- DATA RECORDS -
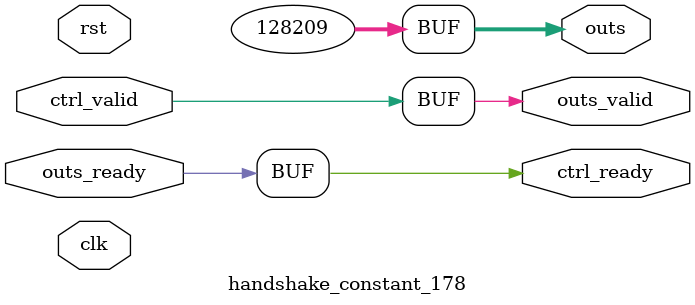
<source format=v>
`timescale 1ns / 1ps
module handshake_constant_178 #(
  parameter DATA_WIDTH = 32  // Default set to 32 bits
) (
  input                       clk,
  input                       rst,
  // Input Channel
  input                       ctrl_valid,
  output                      ctrl_ready,
  // Output Channel
  output [DATA_WIDTH - 1 : 0] outs,
  output                      outs_valid,
  input                       outs_ready
);
  assign outs       = 17'b11111010011010001;
  assign outs_valid = ctrl_valid;
  assign ctrl_ready = outs_ready;

endmodule

</source>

- TASK ITEM -
Each entry should be set down exactly, pictures excluded.

- YOUR RESPONSE -
<source format=v>
`timescale 1ns / 1ps
module handshake_constant_178 #(
  parameter DATA_WIDTH = 32  // Default set to 32 bits
) (
  input                       clk,
  input                       rst,
  // Input Channel
  input                       ctrl_valid,
  output                      ctrl_ready,
  // Output Channel
  output [DATA_WIDTH - 1 : 0] outs,
  output                      outs_valid,
  input                       outs_ready
);
  assign outs       = 17'b11111010011010001;
  assign outs_valid = ctrl_valid;
  assign ctrl_ready = outs_ready;

endmodule

</source>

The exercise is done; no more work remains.